ですから、同じ目上の人でも、社外の取引先、お客様などの場合は、こちらの表現の方がより丁寧でふさわしいでしょう。

また、「ご指導いただけますか」などの「ご指導」「ご教示」の漢語の言葉は、文章言葉でも使われより改まった感が強まります。

より格式ある言い方でかなり改まり度は高くなりますが「ご教示賜りたくお願い申し上げます」などの表現もあります。

社内の先輩、親しい上司などの場合ならば、「教えてください」も使われるでしょうし、もう少し丁寧にしたい場合は「お教えいただけますか」「お教えください」「ご指導いただけますか」なども使われます。

ここでは上記の言い換え表現について、紹介していきます。

「ご教示いただけますか」

「お教え」というのは「教える」を和語で表したものですが、漢語で表したものが「ご教示」になります。

「教示(きょうじ)」とは、ものの知識や方法などを相手に教え示すことという意味です。

似た言葉に「教授」がありますが、「教授(する)」は、「教える」の中でもどちらかというと特に学問などを伝えるという意味をもって用いられる表現とされます。役職の「教授」もこれに当たりますね。

ですから、通常の何かを教える・教えてほしいなどの場合は多く「教示」が用いられます。

例文

・ご専門でいらっしゃる○○についてご教示いただくたくお願い申し上げます

「お教えいただけますか」

「お教えいただく」は「~てもらう」という意味の謙譲表現です。「教えていただく」よりも「お教えいただく」の「お~いただく」の方がより敬意が高くなります。

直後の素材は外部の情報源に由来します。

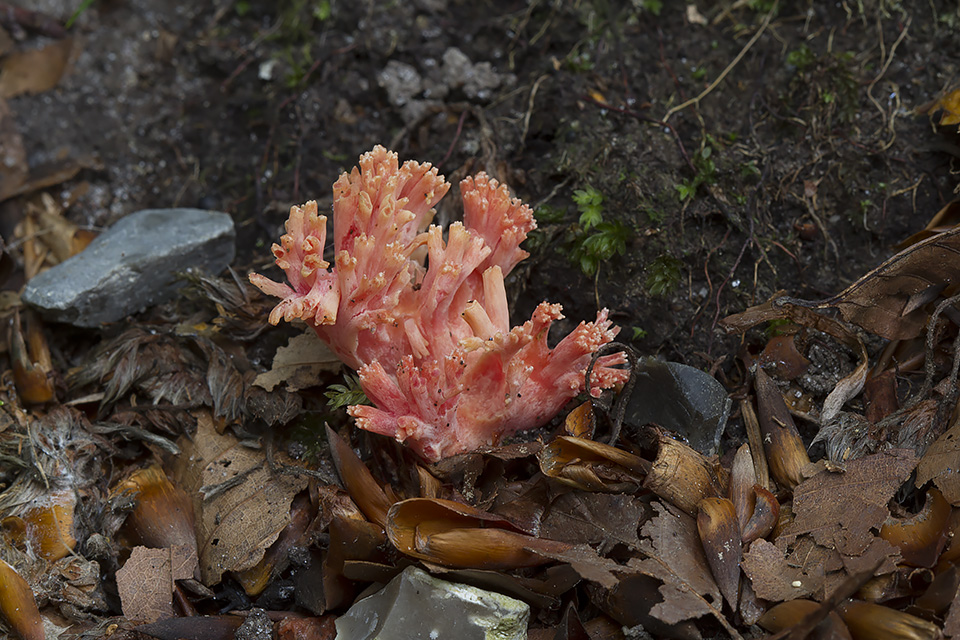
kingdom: Fungi
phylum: Basidiomycota
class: Agaricomycetes
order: Gomphales
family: Gomphaceae
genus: Ramaria
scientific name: Ramaria fagetorum
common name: abrikos-koralsvamp
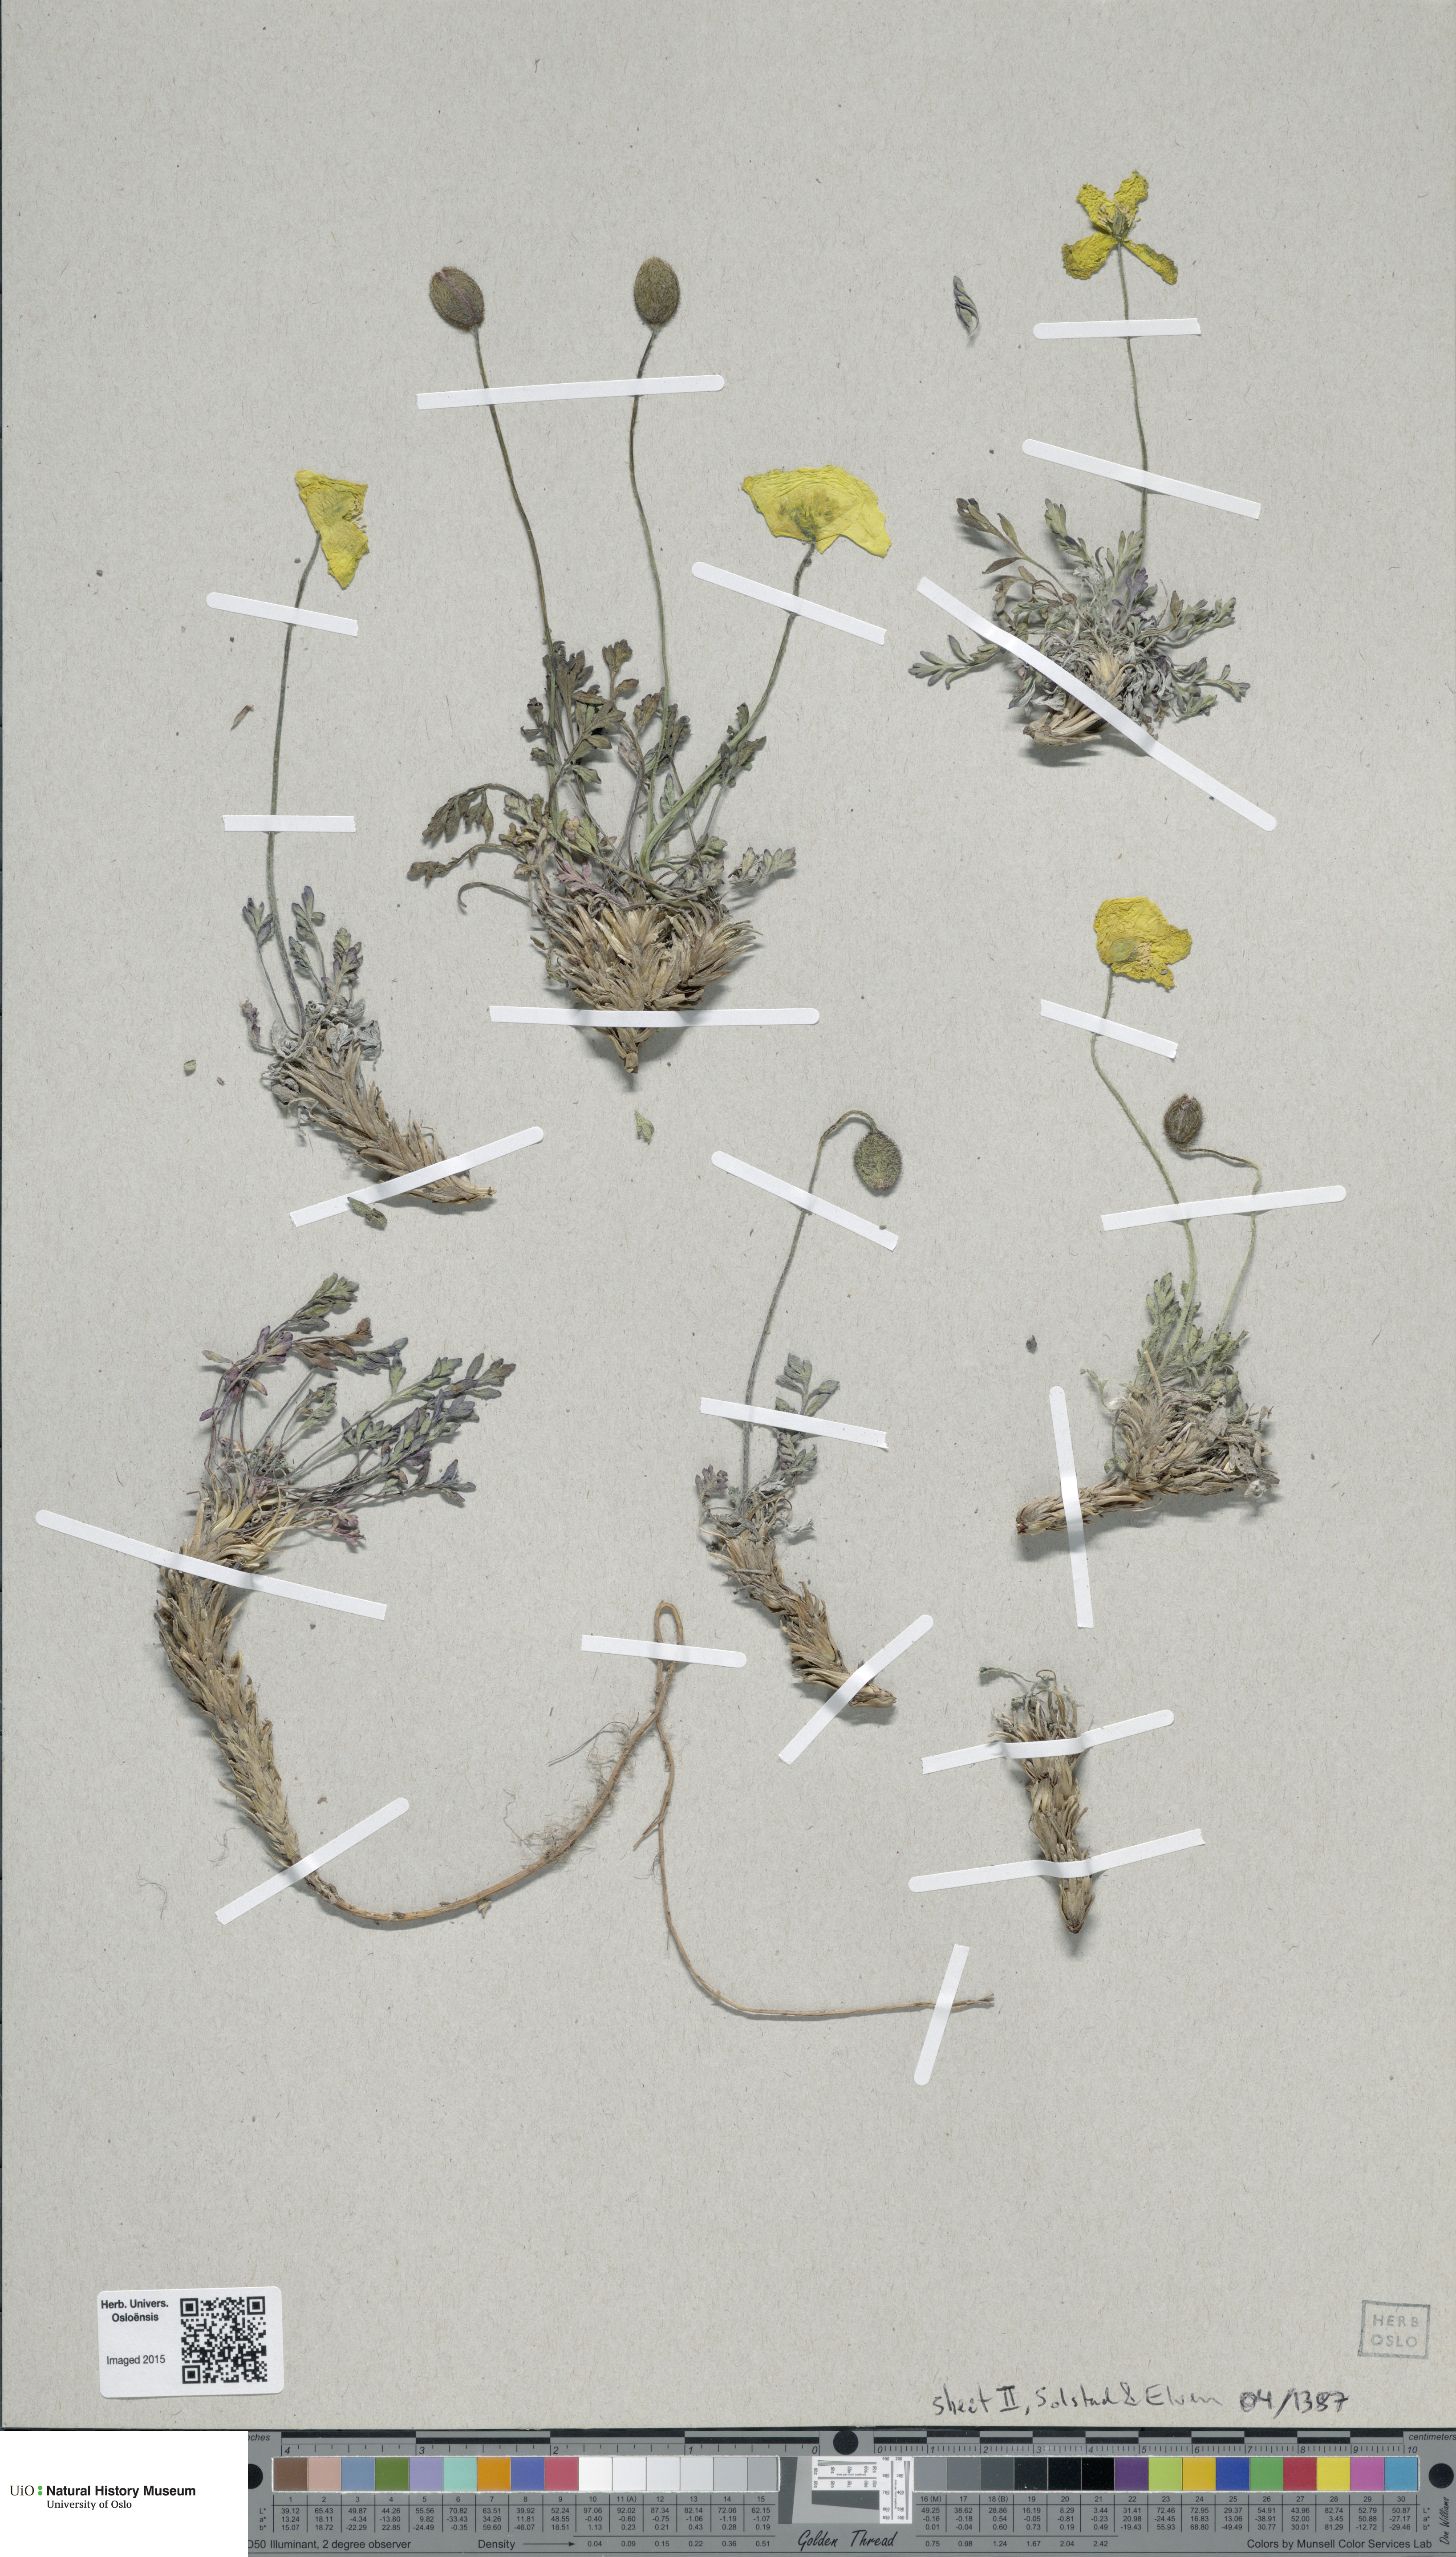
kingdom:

一方「いただく」を「くださる」にすると、「お教えくださる」となり「~てくれる」の意味の尊敬語になります。謙譲語で表現するか尊敬語で表現するかの違いのみですので、どちらも正しい表現です。

どちらがより適切という類のものではありませんが、相手から「~てもらう」という形で使われることが多いでしょうから、その意味では謙譲表現の「お教えいただけますか」の方がより多く使われるという印象を受けます。

例文

・○○社のアポが延期になった件について、何か事情をご存じでしたらお教えいただけますか?

「お教えください」

先に述べたように「お教えくださる」は「~てくれる」の意味の尊敬表現ですから、「お教ください」は、同じく「~てくれる」の意味の形としては命令形の付いたものです。

相手に何かを要望・懇願する意味で用いられます。

例文

・○日の訪問前に先方へ事前共有しておくべき事項があればお教えください。

「お教え願います」

「願う」は、「~ていただく」などの意を表しますから、「いただく」と意味はほとんど同じです。

より相手に強くお願いするような意を込めたい時に「何卒」「ぜひ」などを伴って「何卒お教え願います」「ぜひともお教え願いたくお手紙申し上げました」とするなど、話し言葉だけでなく、手紙やメールなどの文章言葉としても使わることが多いでしょう。

例文

・もし何か不具合などございましたらお教え願います。

「ご指導いただけますか」

「お教え」「ご教示」を「ご指導」に換えた例です。

「指導」とは、何かの目的やその方向に向かって相手を教え導くことという意味です。

教える・導くという意味で、「教える」とともにどちらもよく使われる言葉です。

例文

・詳細についてご指導いただければ幸いです。